• _What to work on_:
Turn the text lines in the rows below into one numbered list, skipping any blank lines and leaving out the picture markers.

__________________________________________________

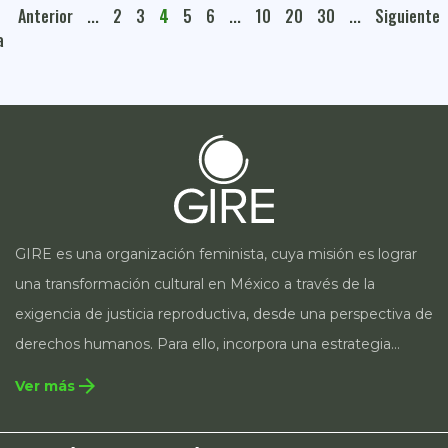
Anterior
...
2
3
4
5
6
...
10
20
30
...
Siguiente
a
GIRE es una organización feminista, cuya misión es lograr
una transformación cultural en México a través de la
exigencia de justicia reproductiva, desde una perspectiva de
derechos humanos. Para ello, incorpora una estrategia
integral que contempla la incidencia en legislación y
arrow_forward
Ver más
políticas públicas, el acompañamiento de casos, así como
estrategias de comunicación e investigación sobre el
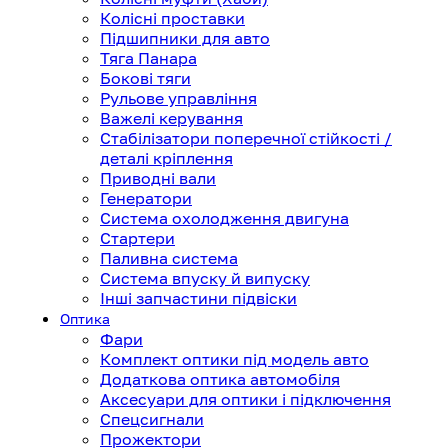
Колісні проставки
Підшипники для авто
Тяга Панара
Бокові тяги
Рульове управління
Важелі керування
Стабілізатори поперечної стійкості /
деталі кріплення
Приводні вали
Генератори
Система охолодження двигуна
Стартери
Паливна система
Система впуску й випуску
Інші запчастини підвіски
Оптика
Фари
Комплект оптики під модель авто
Додаткова оптика автомобіля
Аксесуари для оптики і підключення
Спецсигнали
Прожектори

__________________________________________________

• _Result for this task_:
1. Anterior
2. ...
3. 2
4. 3
5. 4
6. 5
7. 6
8. ...
9. 10
10. 20
11. 30
12. ...
13. Siguiente
14. a
15. GIRE es una organización feminista, cuya misión es lograr
16. una transformación cultural en México a través de la
17. exigencia de justicia reproductiva, desde una perspectiva de
18. derechos humanos. Para ello, incorpora una estrategia
19. integral que contempla la incidencia en legislación y
20. arrow_forward
21. Ver más
22. políticas públicas, el acompañamiento de casos, así como
23. estrategias de comunicación e investigación sobre el
24. Колісні проставки
25. Підшипники для авто
26. Тяга Панара
27. Бокові тяги
28. Рульове управління
29. Важелі керування
30. Стабілізатори поперечної стійкості /
31. деталі кріплення
32. Приводні вали
33. Генератори
34. Система охолодження двигуна
35. Стартери
36. Паливна система
37. Система впуску й випуску
38. Інші запчастини підвіски
39. Оптика
40. Фари
41. Комплект оптики під модель авто
42. Додаткова оптика автомобіля
43. Аксесуари для оптики і підключення
44. Спецсигнали
45. Прожектори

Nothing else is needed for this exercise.